*Extracted text:*

I'm wondering if someone can help me debug this problem I'm having. I'm trying to get secure trunking setup between my FreePBX server and Twilio using the PJSIP stack.
Unencrypted trunking works fine over UDP. However, when I try to enable TLS/SRTP, I can't seem to get it to work. As soon as I update the trunk to use 5061 and the TLS transport I get the following in the Asterisk logs.
WARNING[5268] pjproject: tsx0x27c4cd8 .Failed to send Request msg OPTIONS/cseq=28056 (tdta0x26d3af0)! err=171064 (Unsuitable transport selected (PJSIP_ETPNOTSUITABLE))
ERROR[5268] res_pjsip.c: Error 171064 'Unsuitable transport selected (PJSIP_ETPNOTSUITABLE)' sending OPTIONS request to endpoint Twilio
I think the issue may be that PJSIP does not support wildcard SSL certs and Twilio uses one, but I'm not sure how I can be sure. Any ideas on how to debug this would be very helpful.

*Questions to answer:*
1. Condense the paragraph beginning "Unencrypted trunking works fine" from the post about FreePBX and Twilio trunking into a short bulleted list that keeps its main facts.
2. Carry on with the post about FreePBX and Twilio trunking, starting right after its final sentence.

*Provided records:*
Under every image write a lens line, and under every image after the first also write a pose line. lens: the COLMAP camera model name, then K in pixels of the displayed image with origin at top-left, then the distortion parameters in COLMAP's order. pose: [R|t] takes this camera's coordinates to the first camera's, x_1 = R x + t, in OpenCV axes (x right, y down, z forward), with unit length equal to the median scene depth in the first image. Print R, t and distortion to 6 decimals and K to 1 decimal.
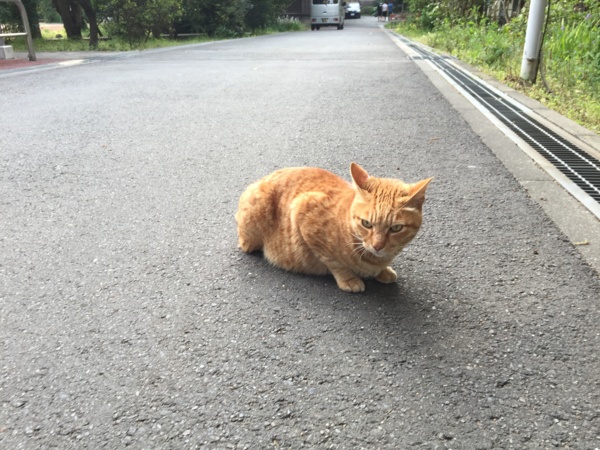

* * *

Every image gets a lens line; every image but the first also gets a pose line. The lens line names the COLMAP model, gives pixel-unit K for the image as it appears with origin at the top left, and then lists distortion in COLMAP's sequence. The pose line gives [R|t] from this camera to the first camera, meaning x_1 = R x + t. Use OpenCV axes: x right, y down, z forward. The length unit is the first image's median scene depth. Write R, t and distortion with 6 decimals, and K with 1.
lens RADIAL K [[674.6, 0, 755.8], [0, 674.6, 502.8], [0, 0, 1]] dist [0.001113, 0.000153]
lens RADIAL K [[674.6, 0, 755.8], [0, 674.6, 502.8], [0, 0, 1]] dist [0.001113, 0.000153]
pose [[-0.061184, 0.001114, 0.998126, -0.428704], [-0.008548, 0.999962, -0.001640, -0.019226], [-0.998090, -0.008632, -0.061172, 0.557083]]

---

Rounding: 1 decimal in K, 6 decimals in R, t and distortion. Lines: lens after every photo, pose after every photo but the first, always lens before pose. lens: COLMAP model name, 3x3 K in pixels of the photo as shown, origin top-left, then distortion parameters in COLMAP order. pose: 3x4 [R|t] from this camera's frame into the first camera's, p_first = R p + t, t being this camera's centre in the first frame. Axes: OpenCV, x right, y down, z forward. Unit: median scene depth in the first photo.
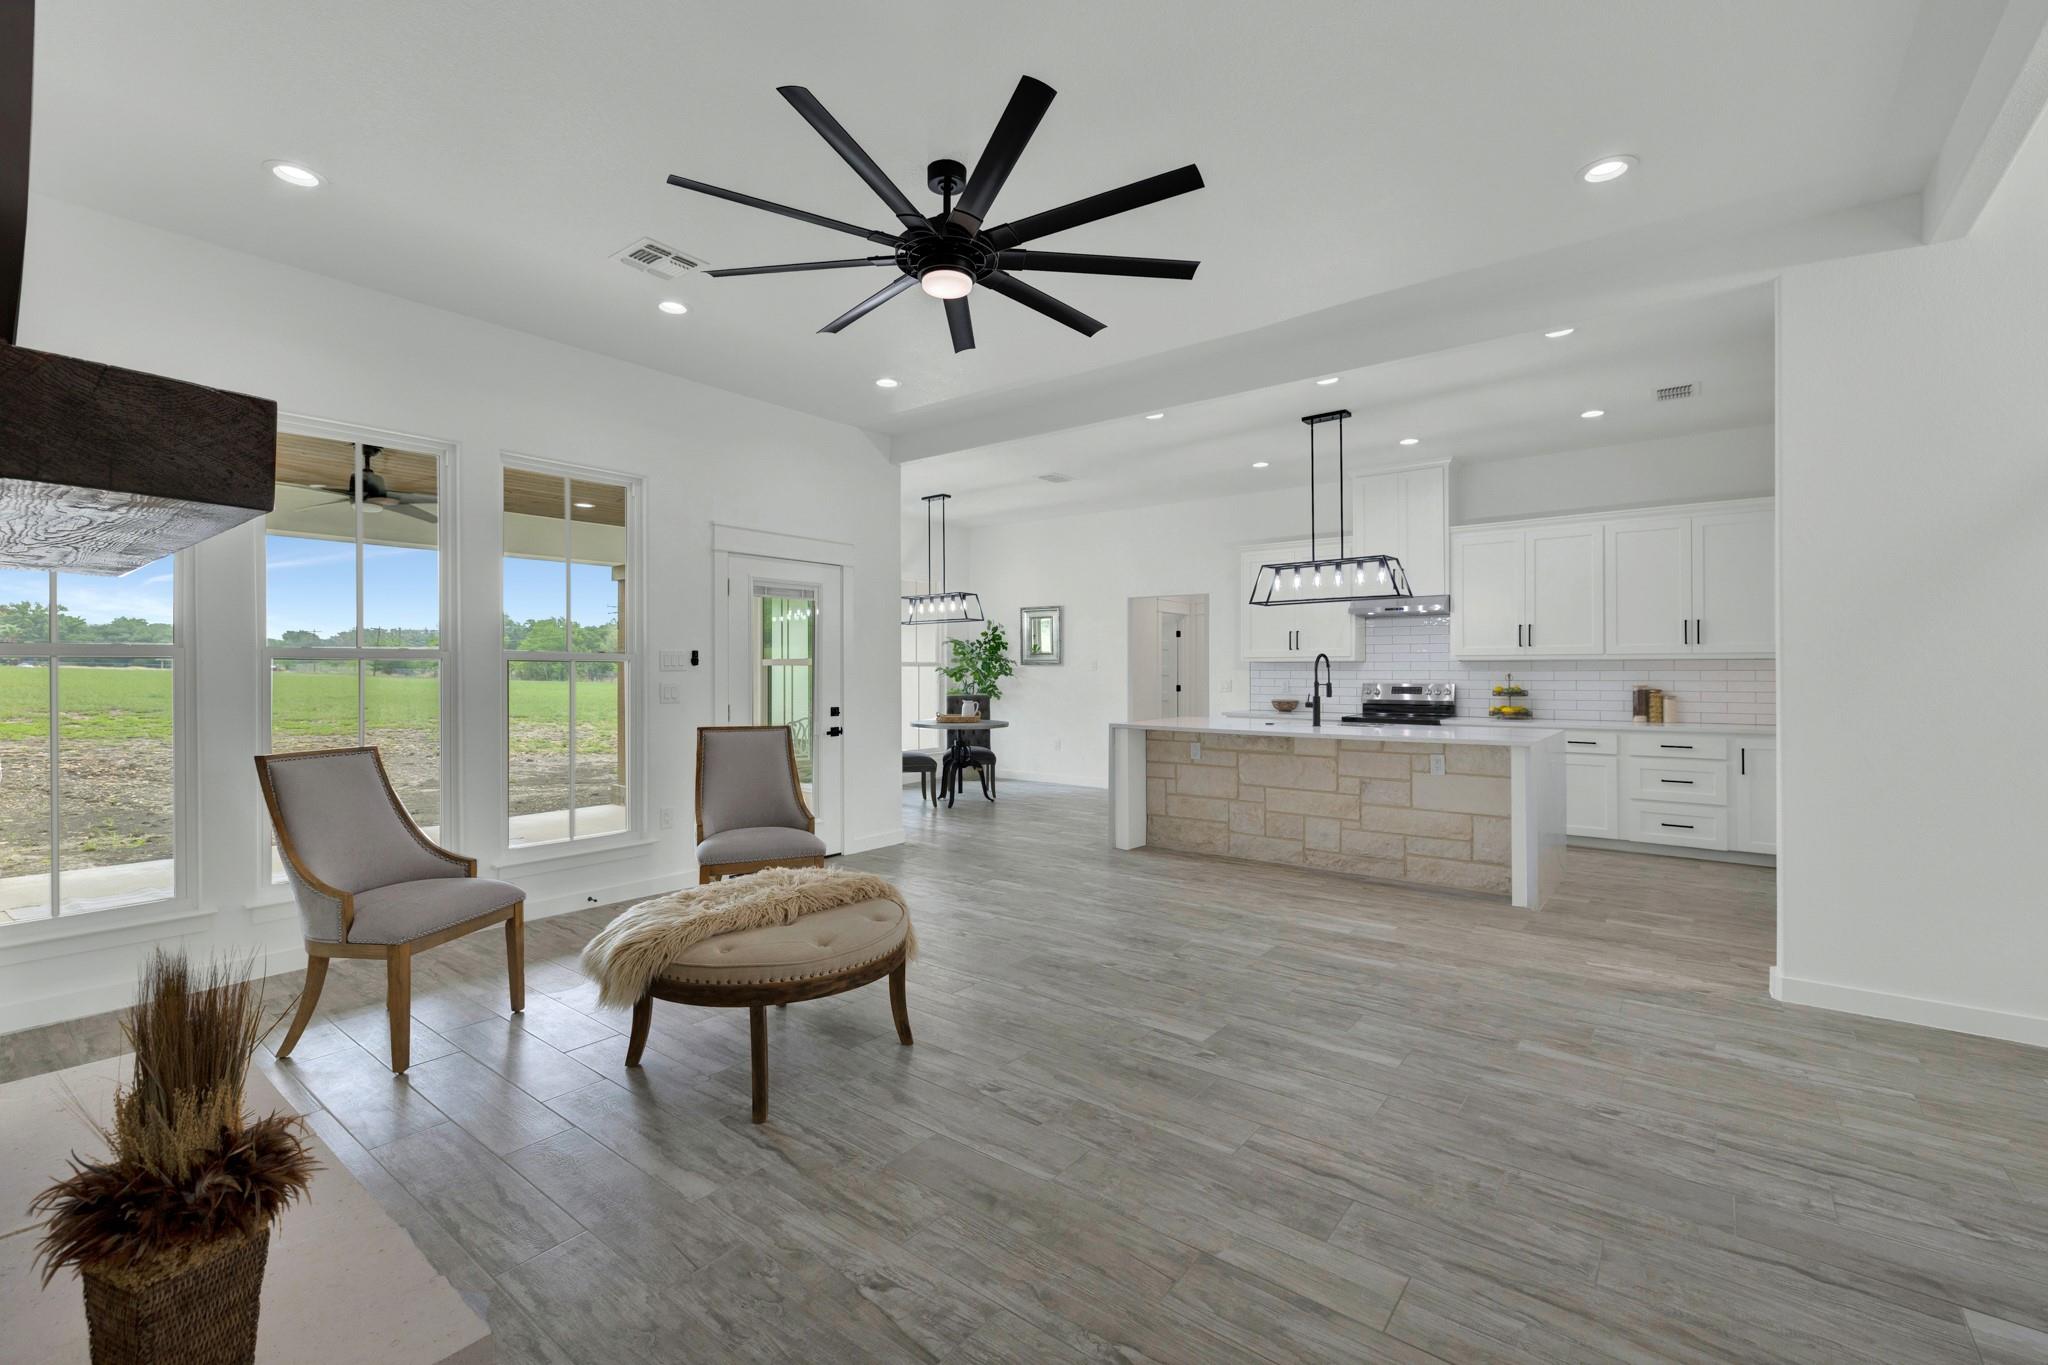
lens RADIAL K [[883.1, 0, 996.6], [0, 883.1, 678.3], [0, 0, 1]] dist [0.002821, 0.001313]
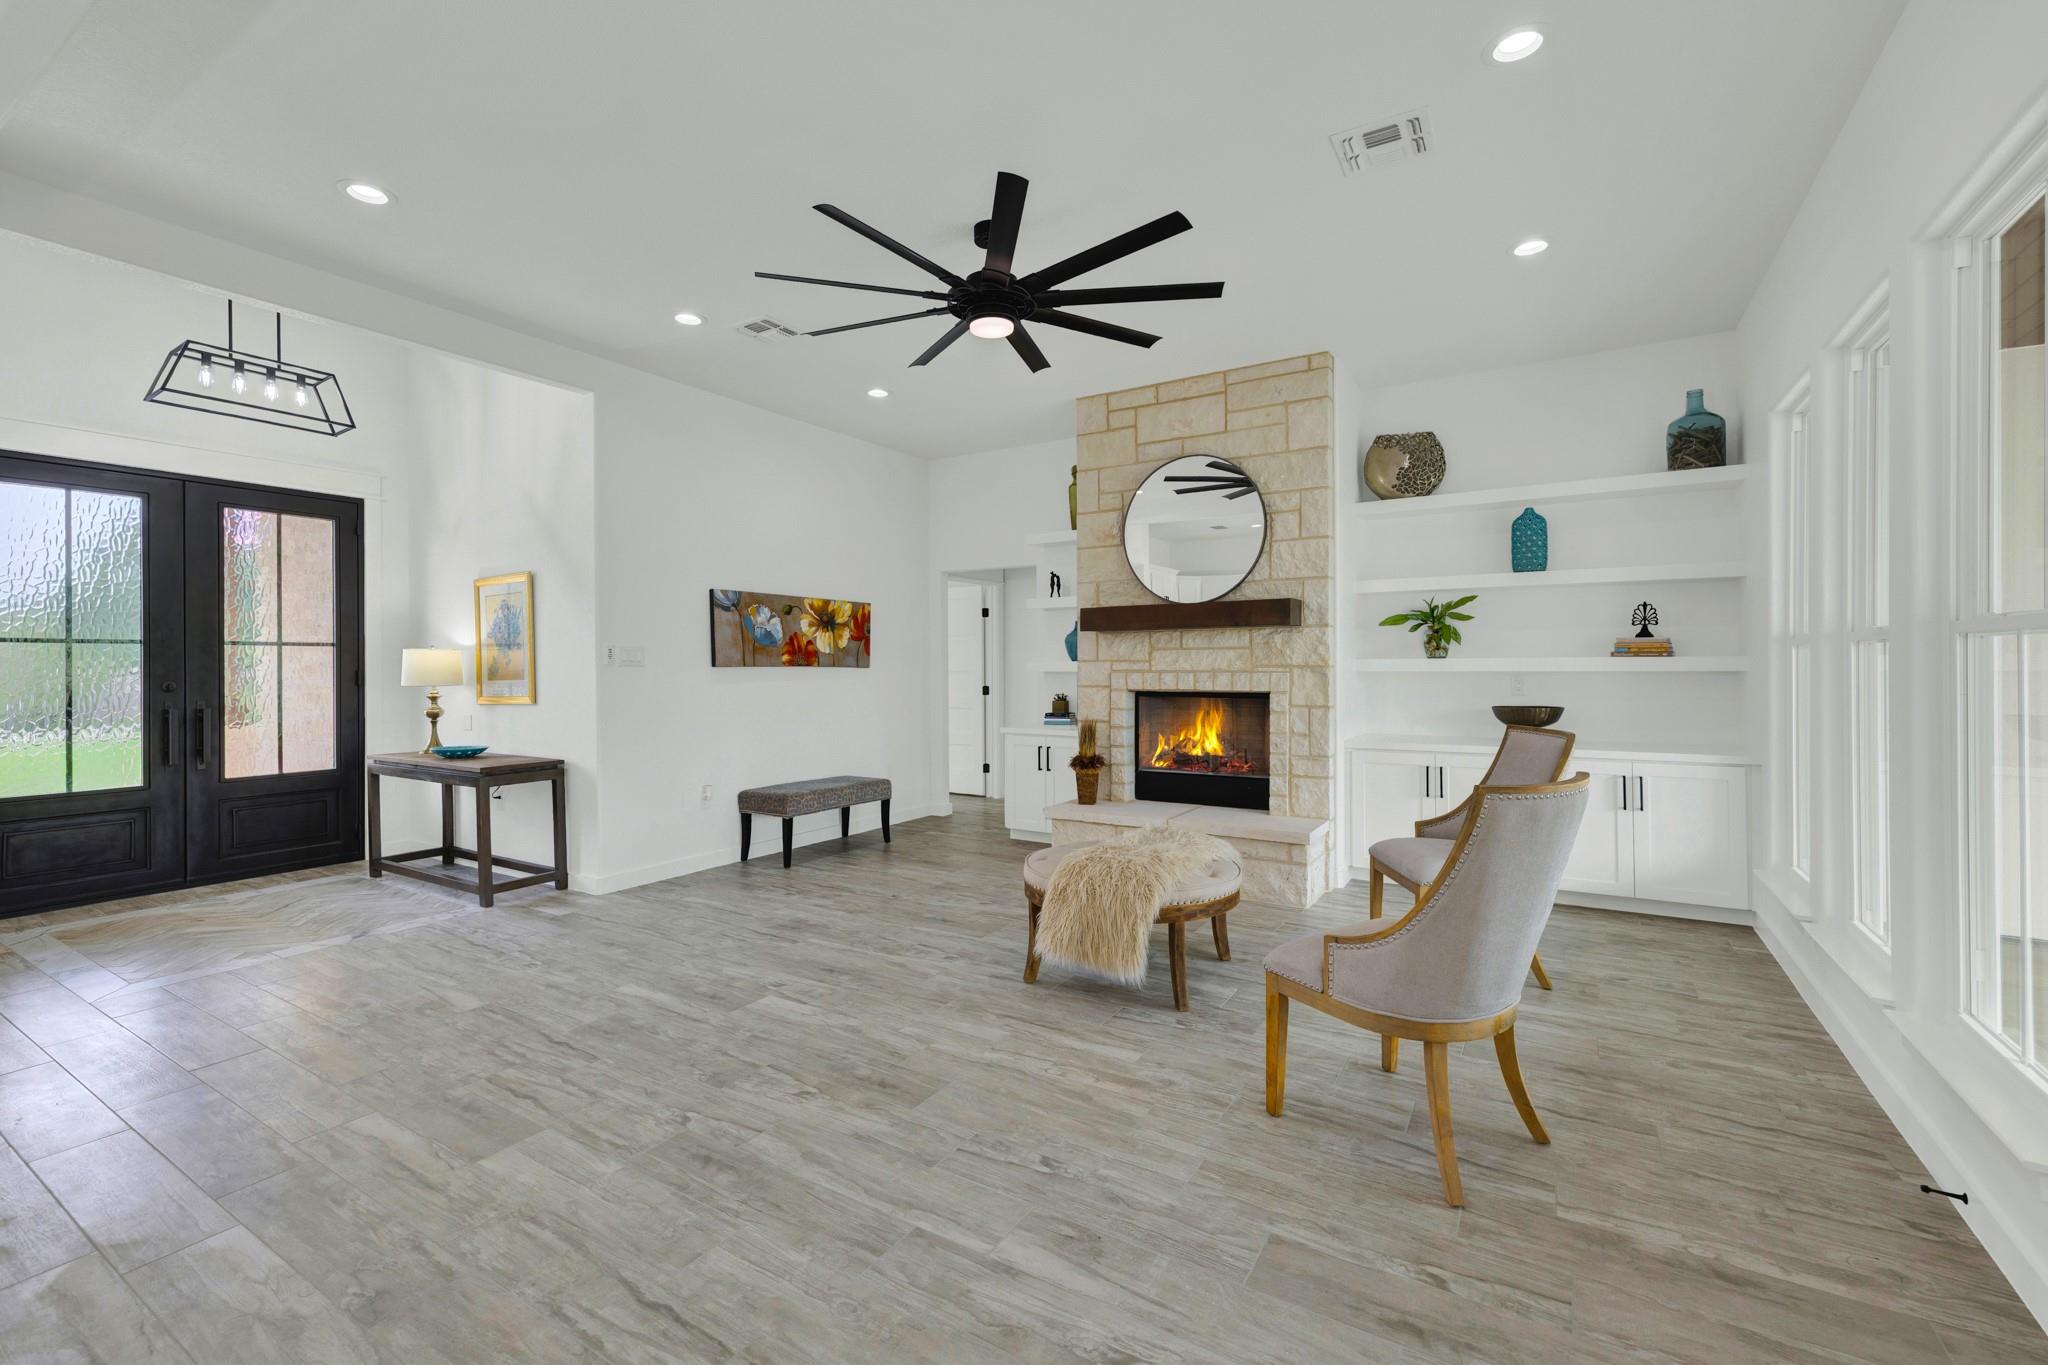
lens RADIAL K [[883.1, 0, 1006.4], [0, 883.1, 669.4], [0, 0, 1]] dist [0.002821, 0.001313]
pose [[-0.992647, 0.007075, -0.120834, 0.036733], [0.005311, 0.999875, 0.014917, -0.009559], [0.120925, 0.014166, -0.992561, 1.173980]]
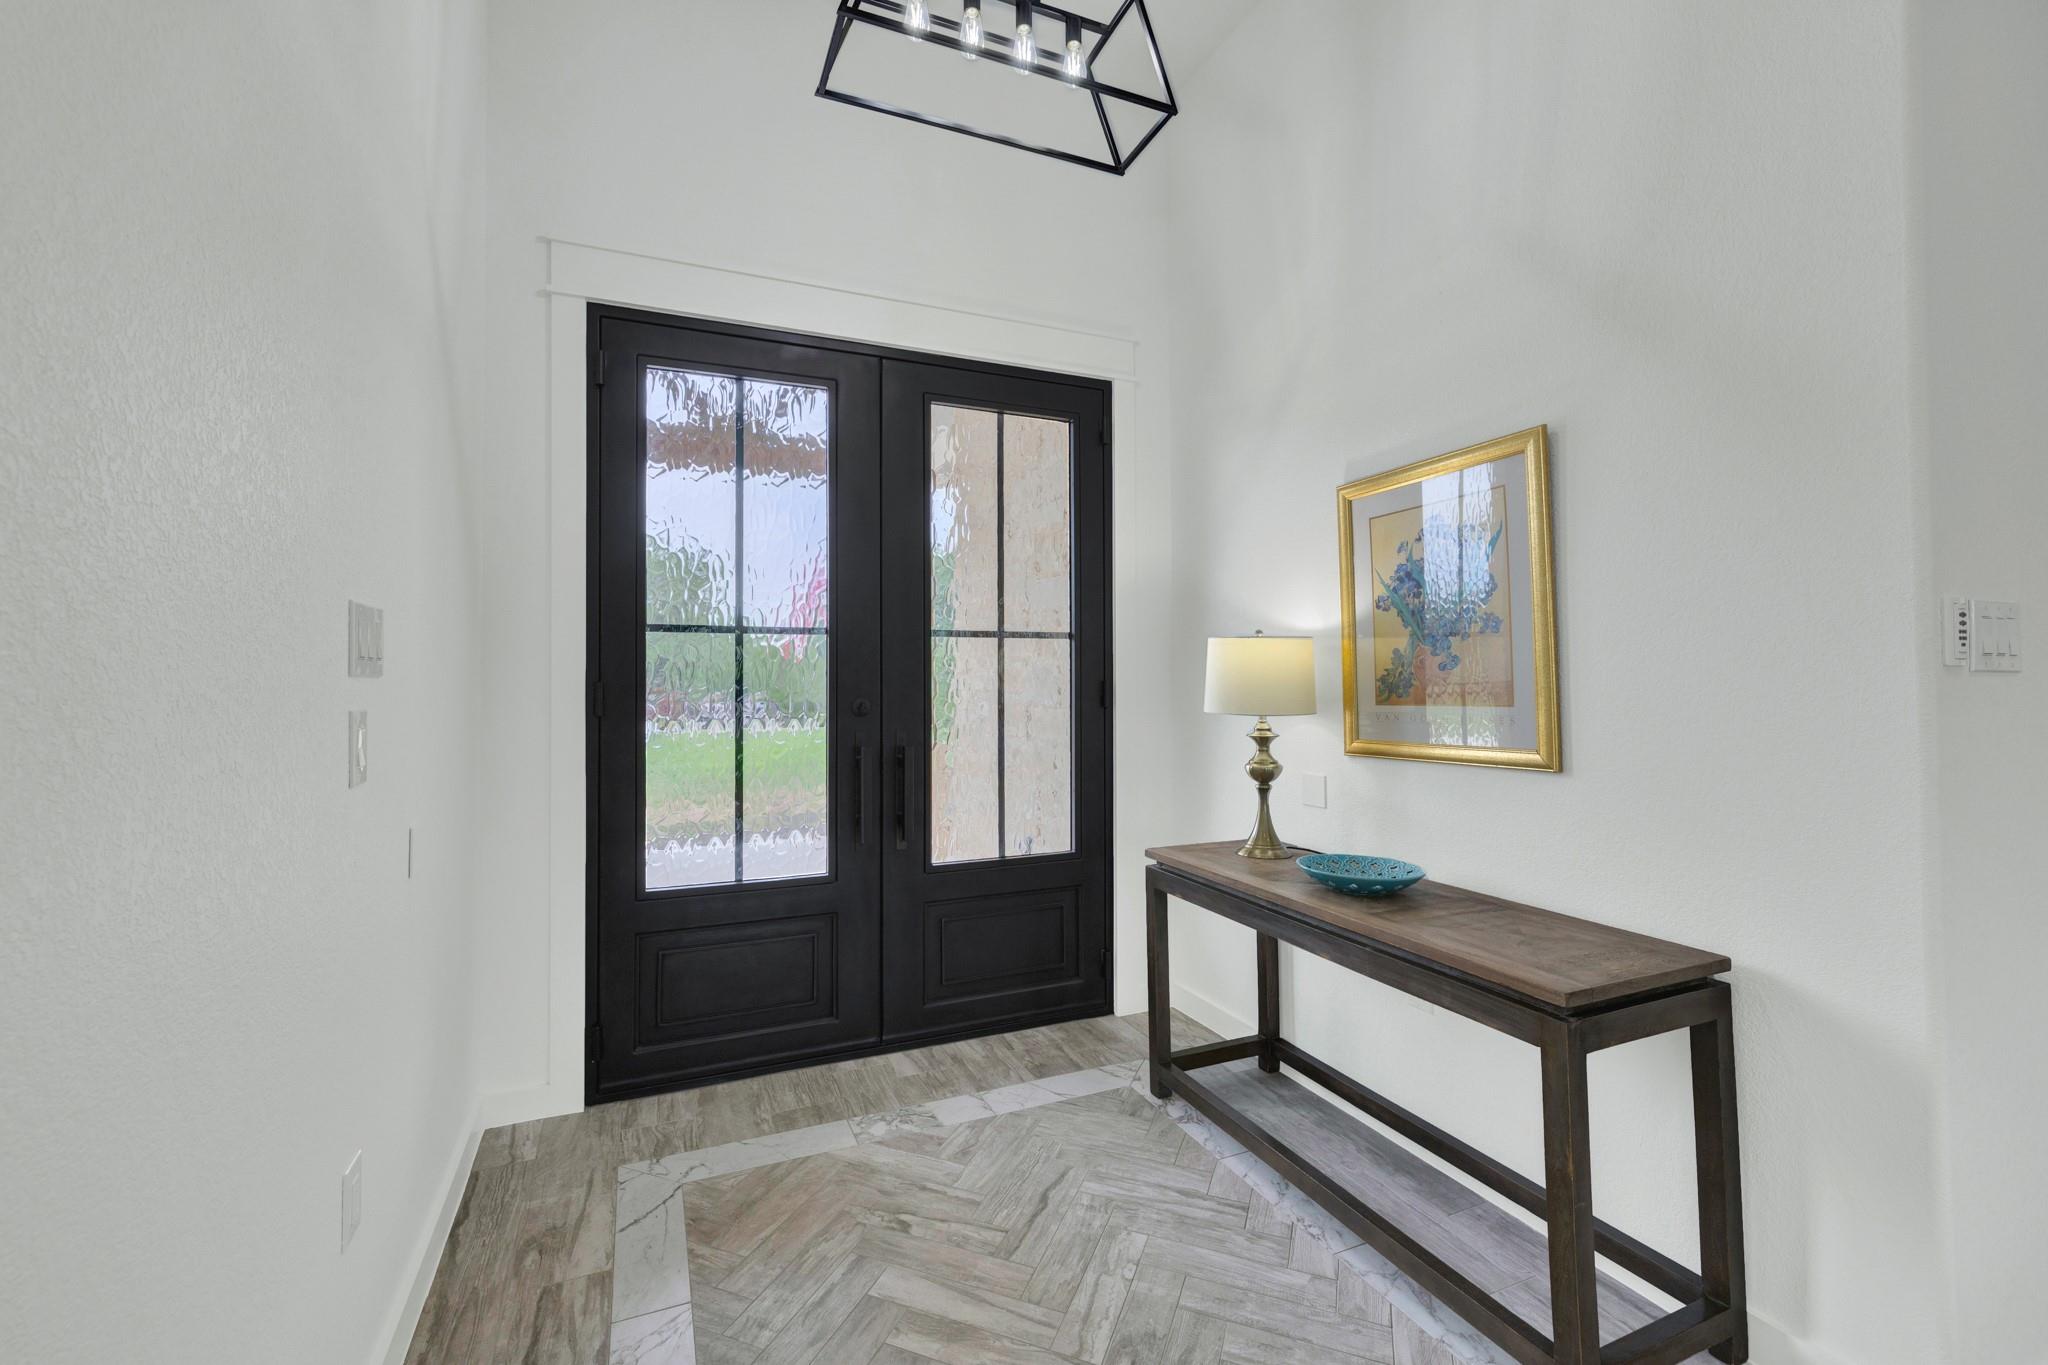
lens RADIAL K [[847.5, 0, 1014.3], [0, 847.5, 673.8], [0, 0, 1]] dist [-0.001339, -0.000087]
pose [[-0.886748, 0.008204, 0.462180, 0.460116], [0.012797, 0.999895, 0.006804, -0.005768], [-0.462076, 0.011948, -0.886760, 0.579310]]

*Your written answers:*
1.
- Unencrypted trunking over UDP works.
- Enabling TLS/SRTP fails.
- Once the trunk is switched to port 5061 and the TLS transport, errors appear in the Asterisk logs.

2.
Update: I tweaked some of the URIs directly in the asterisk config files and now I've gotten past the unsuitable transport error. The new error is as I feared:
ERROR[524] pjproject: RFC 5922 (section 7.2) does not allow TLS wildcard certificates. Advise your SIP provider, please!
Any ideas on how to work around this?
After talking with Twilio support, encrypted SIP trunking is only supported on PJSIP 2.5.5 or higher. I tested it on an Alpha build of the FreePBX Distro which runs 2.5.5, and it still complained about the wildcard cert, but it allowed the call to go through.
Of course, the older chan_sip module works with encrypted trunking on any modern version of FreePBX.